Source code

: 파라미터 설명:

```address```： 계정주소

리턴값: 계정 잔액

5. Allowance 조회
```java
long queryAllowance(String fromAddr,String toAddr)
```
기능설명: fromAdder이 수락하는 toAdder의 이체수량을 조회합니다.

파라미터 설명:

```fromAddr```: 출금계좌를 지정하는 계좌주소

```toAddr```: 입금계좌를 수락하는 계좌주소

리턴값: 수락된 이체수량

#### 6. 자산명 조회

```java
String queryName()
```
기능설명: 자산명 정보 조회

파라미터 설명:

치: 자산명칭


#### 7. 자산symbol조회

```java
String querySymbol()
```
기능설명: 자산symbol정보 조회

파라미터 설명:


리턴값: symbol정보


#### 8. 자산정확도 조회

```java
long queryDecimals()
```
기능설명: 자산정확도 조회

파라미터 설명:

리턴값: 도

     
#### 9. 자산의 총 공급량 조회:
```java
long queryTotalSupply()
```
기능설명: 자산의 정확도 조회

Your assignment:
The result should consist solely of the lines from the one that contains "#### 9. 자산의 총" to the last line of the records above, reproduced exactly.

Problem solution:
#### 9. 자산의 총 공급량 조회:
```java
long queryTotalSupply()
```
기능설명: 자산의 정확도 조회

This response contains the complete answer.